In order to produce ultrasound elastography images or measurements, the tissue to be assessed are stressed by the application of a force. This force may be applied by the operator, an external mechanical device, physiological motion, or by the ultrasound probe itself in the form of acoustic waves. The response of underlying tissue structures to such stress varies according to tissue stiffness. Perhaps the simplest form of ultrasound elastography is to acquire data before a stress is applied. By comparing these two sets of data, it is possible to derive a ‘stiffness’ measure. A stiff object will tend to move as a whole, whereas soft tissue compresses more unevenly, with tissue closer to the applied force compressing more than those further away.
Ultrasound elastography has been most frequently used in the assessment of liver fibrosis in a non-imaging, quantitative capacity, but in recent years the technique has been investigated in a broad array of clinical applications. Of particular note is the potential of ultrasound elastography in the assessment of liver fibrosis and in breast imaging. These subjects have been the subject of a significant body of research and were the primary focus of this review. Other clinical applications for which the ultrasound elastography technique has been investigated include: endoscopic, vascular and prostate imaging, which were briefly reviewed for this evaluation, as well as thyroid, skin and brain tumors, which were outside the scope of this review.
Clinical research has shown very promising results in differentiation between benign and malignant tissue in thyroid gland, breast, and prostate and to assess liver fibrosis.
Also, endoscopic ultrasound elastography is a new application in the field of the endosonography and seems to be able to differentiate benign from the malignant nodes and pancreatic lesions with a high-sensitivity specificity and accuracy. Ultrasound elastography is superior compared to conventional B-mode imaging and the interobserver reproducibility is satisfying.

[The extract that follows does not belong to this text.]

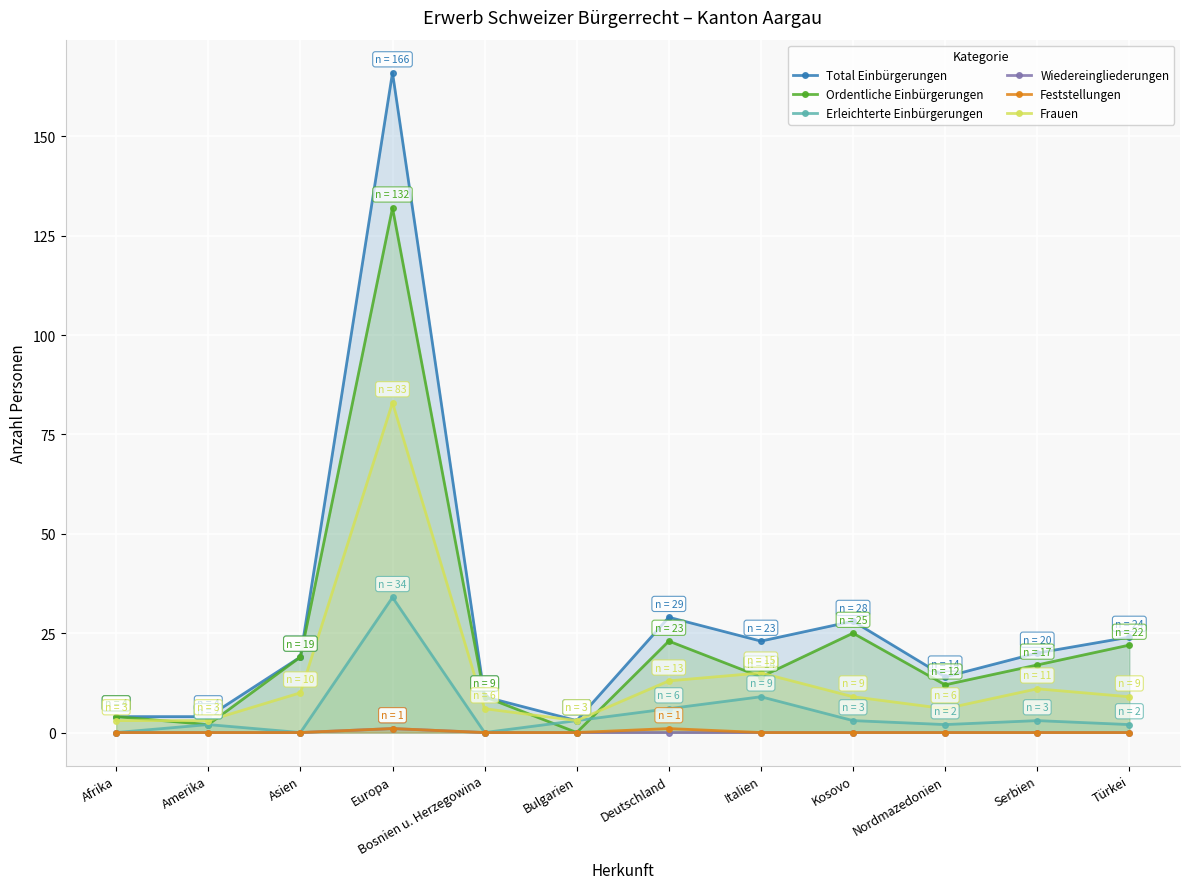

What is the difference between the highest and lowest values at Bulgarien?

3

Intravascular ultrasound elastography is a promising tool for studying atherosclerotic plaque composition and assessing plaque vulnerability. Current ultrasound elastography techniques can measure the 1D or 2D strain of the vessel wall using various motion tracking algorithms. Since biological soft tissue tends to deform non-uniformly in 3D, measurement of the complete 3D strain tensor is desirable for more rigorous analysis of arterial wall mechanics. Atherosclerotic plaque rupture is the major cause of acute coronary syndromes. Currently, there are no reliable diagnostic tools to predict plaque rupture. Knowledge of plaque mechanical properties based on local artery wall strain measurements would be useful for characterizing its composition and predicting its vulnerability.
Currently, a quiet revolution is occurring in diagnostic ultrasound, the results of which are benefiting all ultrasound practitioners. Smaller, portable machines are becoming available, image quality is dramatically improved, real-time imaging is now possible, and solutions are being found for those patients that were previously difficult to image.